Naar boven ↑

Rechtspraak

Uitspraakdatum

14-07-2014

ECLI

ECLI:NL:TADRARL:2014:211

Zaaknummer

14-48

Inhoudsindicatie

Een advocaat legt in een procedure een e-mail van zijn cliënt over waarin de cliënt beschrijft dat hij aanwezig was toen zijn advocaat met de advocaat van de wederpartij belde. De advocaat van de wederpartij dient een klacht in wegens handelen in strijd met Gedragsregel 36 dat verbiedt om zonder mededeling vooraf aan degene met wie hij spreekt iemand aan de telefoon te laten meeluisteren. De advocaat had bij dezelfde conclusie ook een kopie van een confraternele e-mail overgelegd. Nadat de wederpartij hem daarop aansprak gaf hij aan dat dat een vergissing was en dat hij de rechtbank zou berichten de productie terug te trekken. Deze toezegging kwam hij echter niet na. Ook over deze feiten wordt geklaagd. De klacht met betrekking tot het meeluisteren wordt ongegrond verklaard nu de advocaat in kwestie ontkent dat zijn cliënt heeft meegeluisterd. De andere klachtonderdelen verklaart de raad gegrond en aan de advocaat wordt een enkele waarschuwing opgelegd.

:::

> [OPDRACHTEN]:
1/ Welke maatregel legt de raad de advocaat op volgens de tuchtuitspraak?
2/ Schrijf de tuchtuitspraak over de klacht tegen de advocaat verder vanaf de laatste zin.

> [AANGELEVERDE GEGEVENS]:
:::

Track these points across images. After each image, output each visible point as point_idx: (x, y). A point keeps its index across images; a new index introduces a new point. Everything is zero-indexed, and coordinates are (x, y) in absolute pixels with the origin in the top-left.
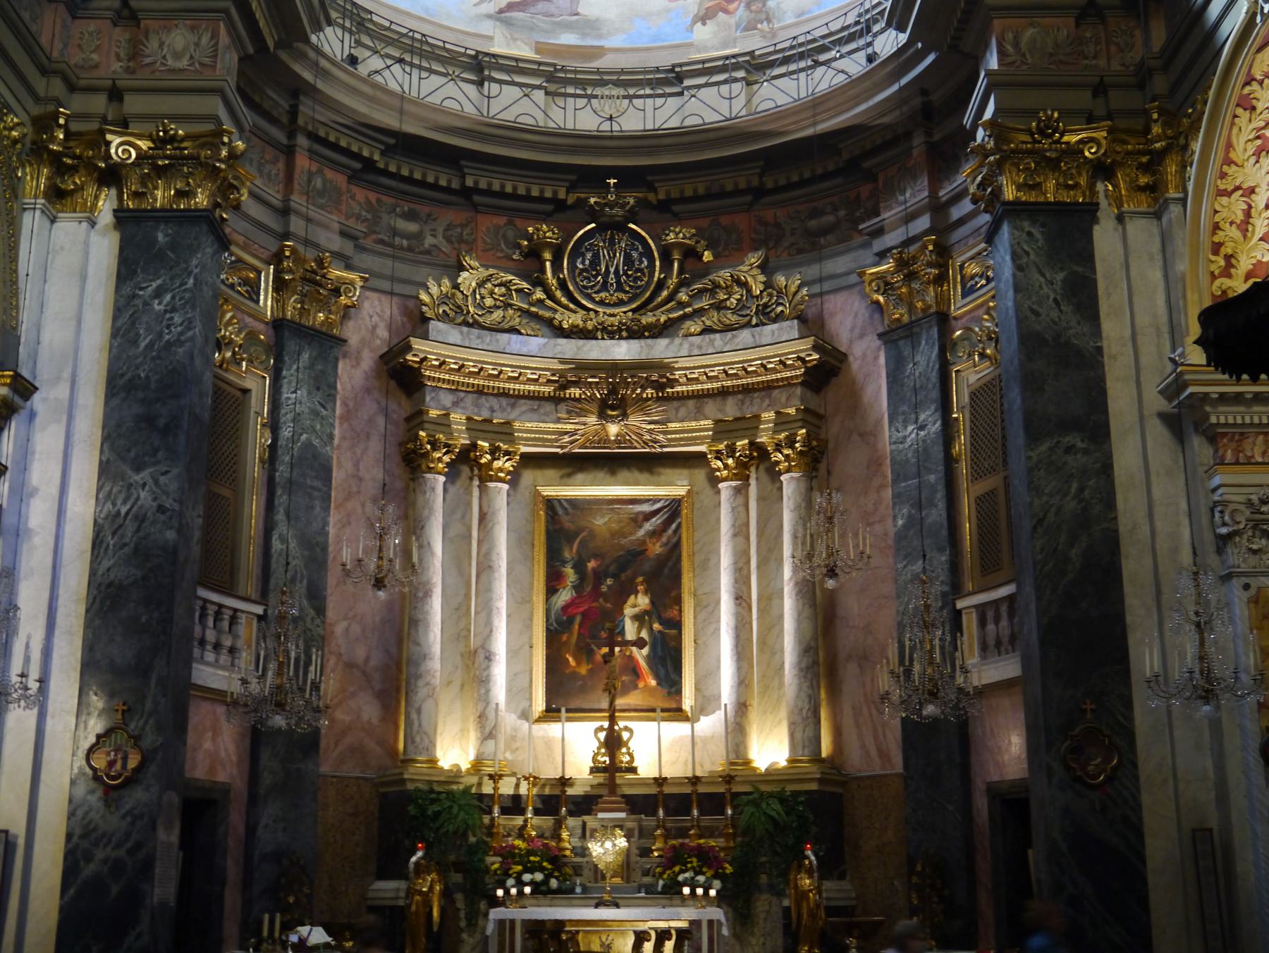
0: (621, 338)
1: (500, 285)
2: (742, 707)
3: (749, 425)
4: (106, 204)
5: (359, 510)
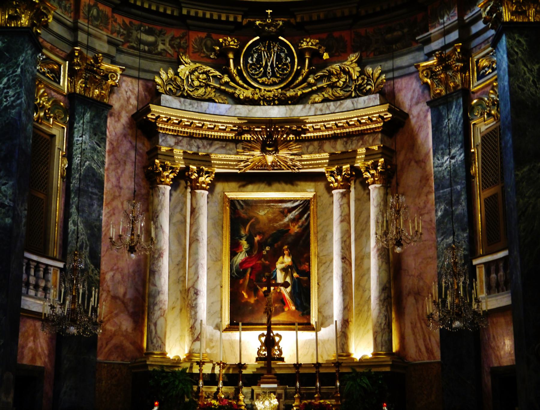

:::

> [ANTWOORDEN OP VOLGORDE]:
1/ Een enkele waarschuwing.

2/
Uitspraak

Beslissing van 14 juli 2014

in de zaak 14-48

naar aanleiding van de klacht van:

mr. [naam]

advocaat te [plaats]

klager

tegen:

mr. [naam]

advocaat te [plaats]

verweerder

gemachtigde:

mr. A. Rijkelijkhuizen

advocaat te: Amstelveen

1    VERLOOP VAN DE PROCEDURE

1.1    Bij brief aan de raad van 27 maart 2014 met kenmerk RvT 13-0300, door de raad ontvangen op 28 maart 2014, heeft de deken van de Orde van Advocaten in het arrondissement Midden-Nederland de klacht ter kennis van de raad gebracht.

1.2    De klacht is behandeld ter zitting van de raad van 19 mei 2014 in aanwezigheid van klager en van verweerder, bijgestaan door mr. A. Rijkelijkhuizen. Van de behandeling is proces-verbaal opgemaakt.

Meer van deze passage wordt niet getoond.